Não sei a você, mas muito me espantou a notícia que apresentava o flagra da traição do comediante Marcelo Adnet, publicada na última sexta-feira (7). A investigação paparazzi fornecia amplo material fotográfico, do xaveco à consumação do enlace amoroso com uma loira gaúcha, numa rua do Leblon, na zonal sul do Rio de Janeiro. Adnet, como se sabe, é casado com Dani Calabresa, hoje integrante do elenco do CQC, da TV Bandeirantes. Formam um casal bem sucedido, respeitado pela crítica e aclamado pelo público. Em pouco tempo, os principais veículos de imprensa estampavam o fato em seus portais e em suas redes sociais.

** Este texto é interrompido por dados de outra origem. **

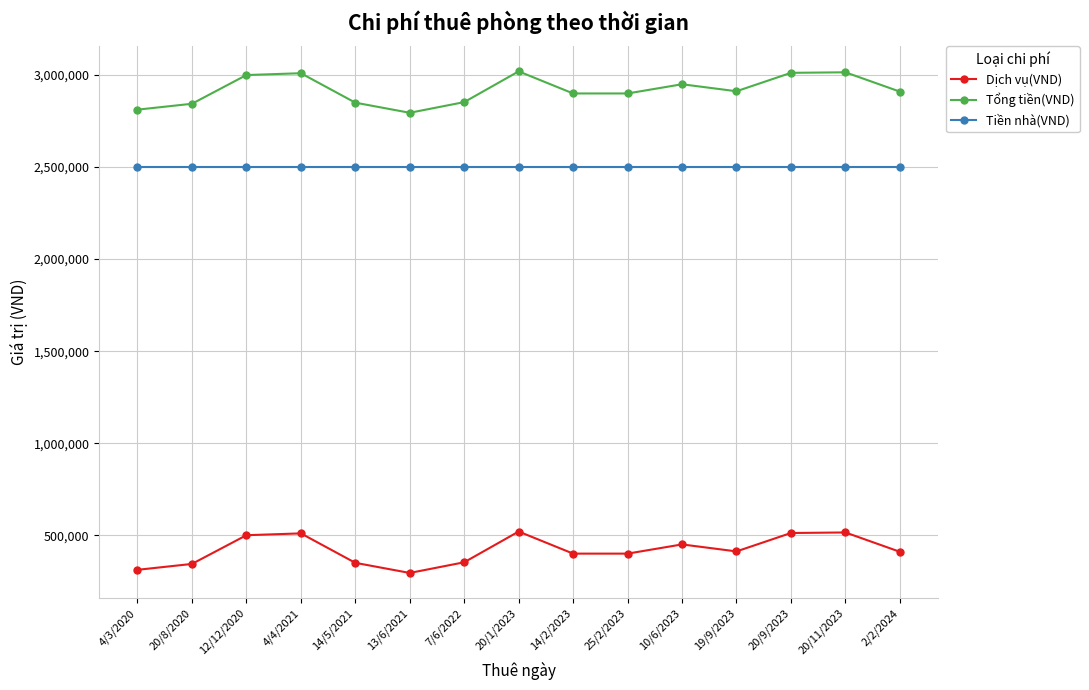

What is the lowest value of the Tổng tiền(VND) series?

2795000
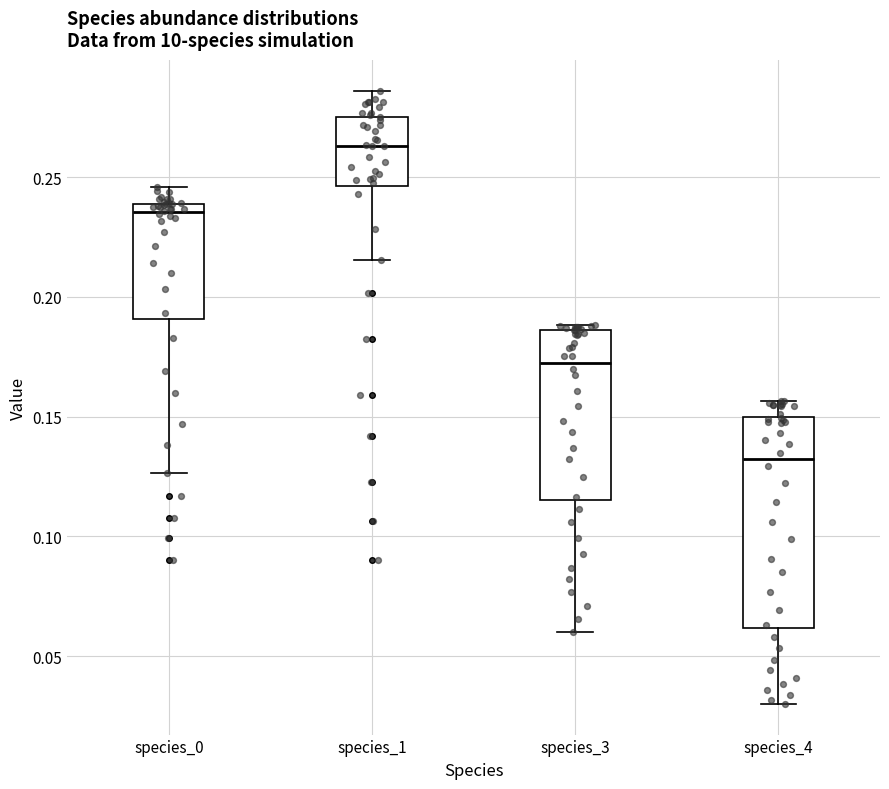

Which box is the tallest, from its lower edge to its upper edge?

species_4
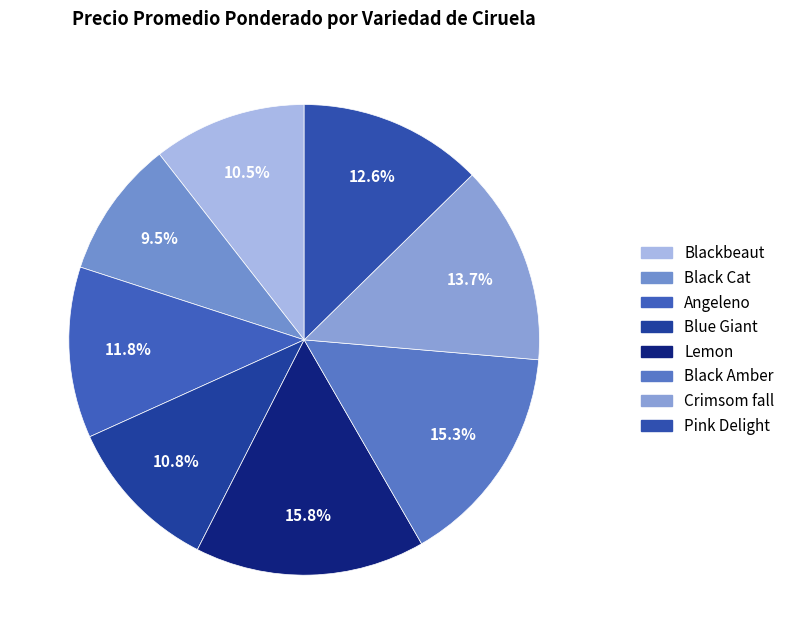

Which category has the smallest portion of the pie?

Black Cat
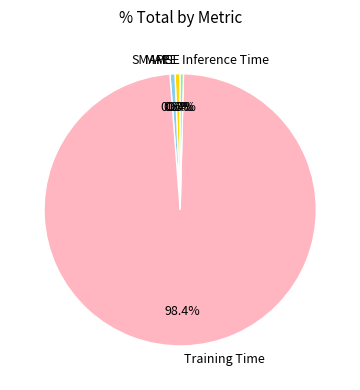

The MAPE slice represents 11% of the pie. True or false?

False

Marcelo Adnet. Foto: Divulgação
Volto ao espanto pessoal: não foi o ato em si de Adnet que me causou qualquer tipo de reação condenatória. Veja, é claro que o adultério não é desejável, mas, como mero espectador, isso não me diz respeito. Não tenho juízo algum sobre isso e não me interessam as escolhas e deslizes da vida pessoal do artista. O choque maior é com os critérios estabelecidos pelo jornalismo especializado em celebridades. Na lógica de saciar a curiosidade voyer da audiência, o “vale tudo” entra em cena, com especial atenção às infidelidades dos famosos. Quanto mais polêmico, extraordinário, invasivo e bizarro, melhor.
Não sou ingênuo: uma fofoca desse porte tem um potencial absurdo de cliques. Sei que o que move os editores é justamente a capacidade de movimentar a massa, estar entre os mais lidos, os mais comentados. Em outras palavras, é potencializar o lucro da empresa – e sua permanência no mercado. Dentro do “sistema”, é difícil (para não dizer impossível) remar contra a cartilha deste tipo de cobertura. Não quer sujar as mãos? É melhor cair fora.

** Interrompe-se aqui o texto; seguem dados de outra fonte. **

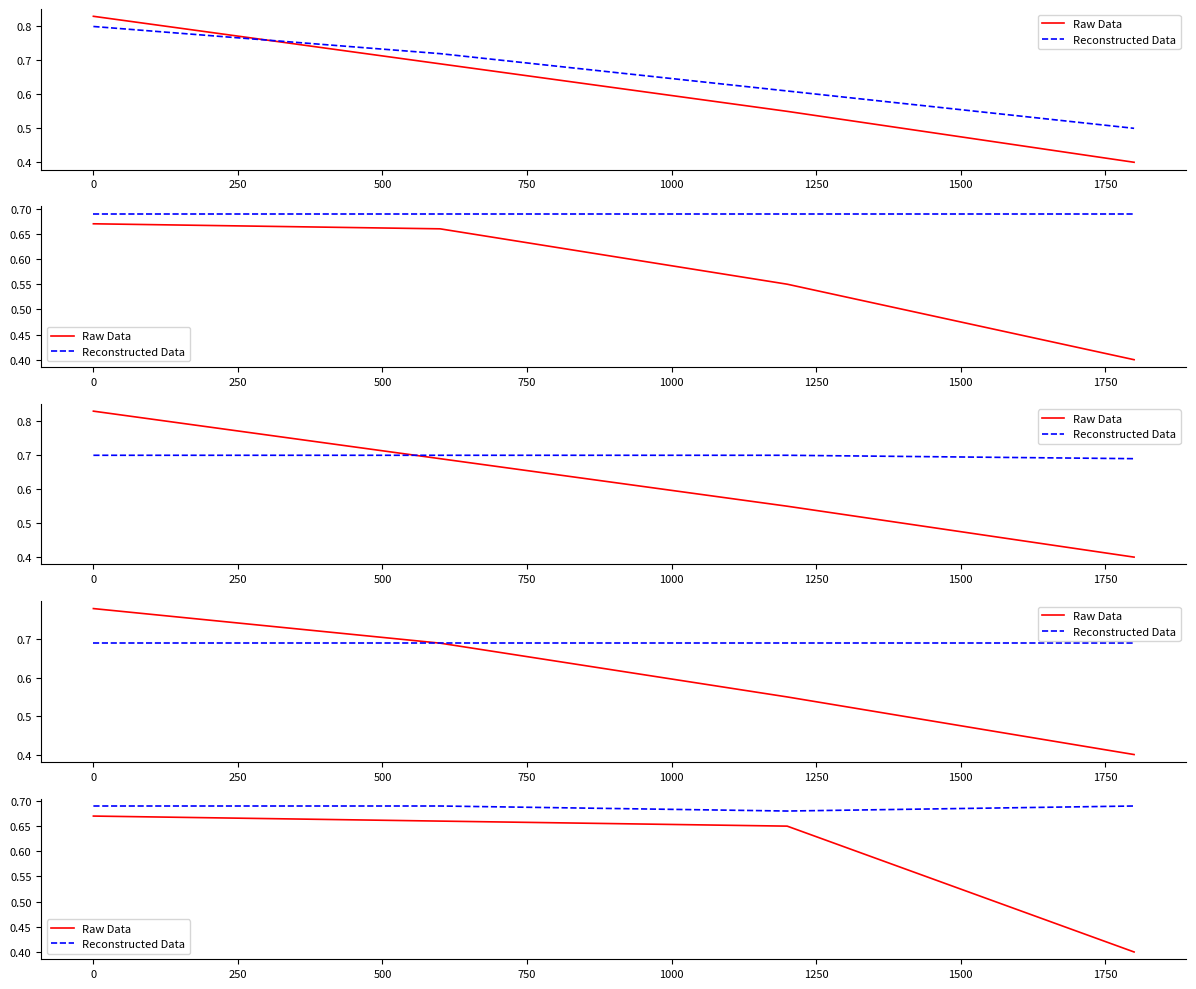

What is the value of the Raw Data point at the 4th from the left?

0.4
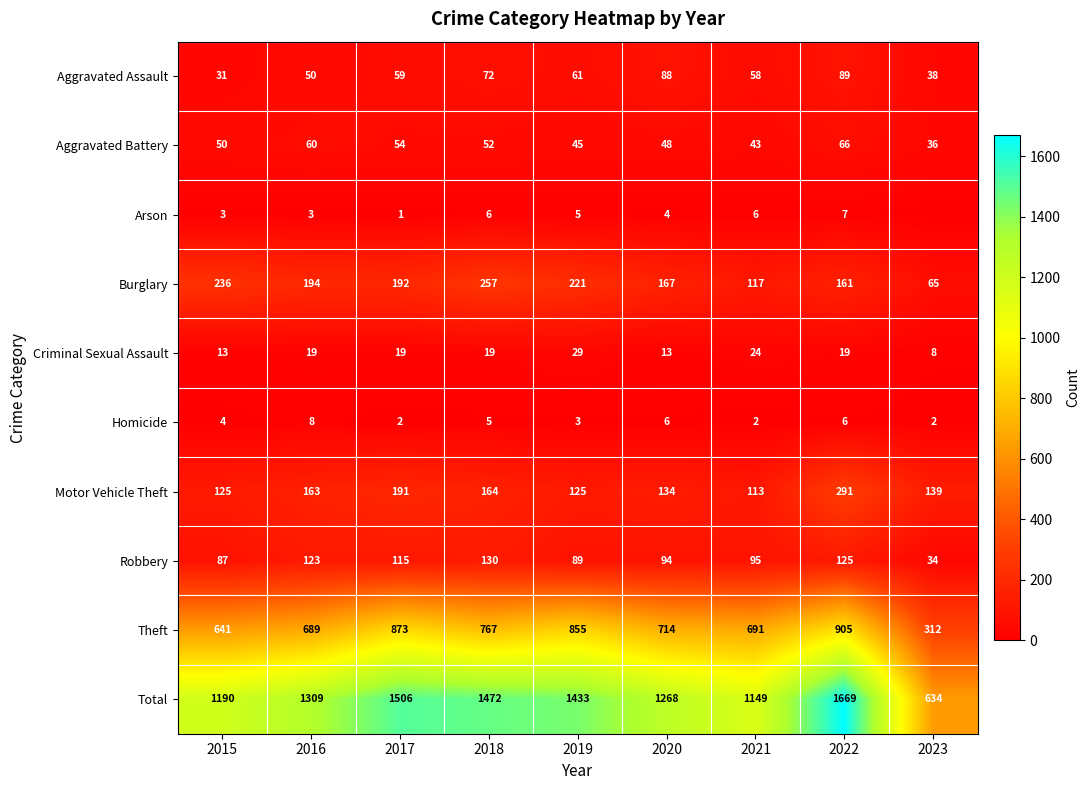

Which series changed the most between 2019 and 2022?

Total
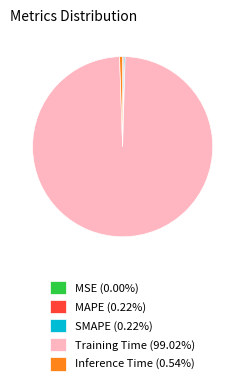

True or false: Training Time accounts for 89% of the total.

False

Aqui estamos justamente no cerne do debate sobre o público e o privado. O que é exercício pleno da liberdade de expressão (de imprensa) e o que é invasão de privacidade. A constituição brasileira garante os dois direitos ao indivíduo, de maneira igualitária.
Difícil é definir quem tem razão. Nesta delicada trincheira, sempre há mais feridos do que sobreviventes. Pegamos este caso do Adnet como exemplo: a traição conjugal de um humorista famoso, pertencente ao casting da TV Globo (emissora com maior audiência do país), é uma notícia relevante? É realmente uma informação de interesse público?
Se você guiar sua resposta segundo os mandamentos da conquista de audiência fácil e do contexto do star system nos dias de hoje, não há dúvida de que o fato deve ser revelado, ainda que ele não tenha nenhum impacto real na vida das pessoas. No máximo, vai alimentar a fofoca sobre a vida dos artistas – uma maneira, quiçá, de exorcizar os próprios demônios.
Agora, quando o caso é confrontado por princípios éticos, digamos, mais respeitosos, é evidente que a notícia mal seria veiculada. Talvez nem despertasse tanto interesse. Seria algo do foro íntimo do indivíduo. Ponto. Mas aqui estamos elaborando um mundo hiper-idealizado, onde sensacionalismos não fazem parte da cultura de massa. Possível?
Nessas horas sempre surge alguém para defender o argumento de que pessoas famosas necessariamente precisam pagar pelo preço da projeção. Já que são figuras públicas, deverão carregar o fardo de tal status, dizem. De fato, a fama naturalmente rouba parte da intimidade. Isso é do jogo. Ainda assim, se espera que haja algum critério na abordagem e exposição da vida das celebridades.
Em tempos de impulsos totalitários vindos de toda parte, acho importante frisar: nada disso depende de “regulação da mídia” para ser “sanado”. Qualquer investida nessa seara seria censura. Isso deve ser reprovado com todo ímpeto. A solução não está aí.
Muito me estranhou a reação de Marcelo Adnet, que utilizou seu perfil no Twitter para comentar o caso e se desculpar. É provável que ele tenha ficado preocupado com sua imagem, com a credibilidade de sua reputação. Ao tomar essa atitude, Adnet acaba por consentir com o tratamento público de algo privado. Isso é tudo que a indústria da fofoca deseja para continuar a se perpetuar.
Adnet não precisa se explicar. Pelo menos não sobre o rumo de seu casamento. Sinceramente, a única coisa que espero é que ele jamais perca a graça. De resto, não é da minha conta.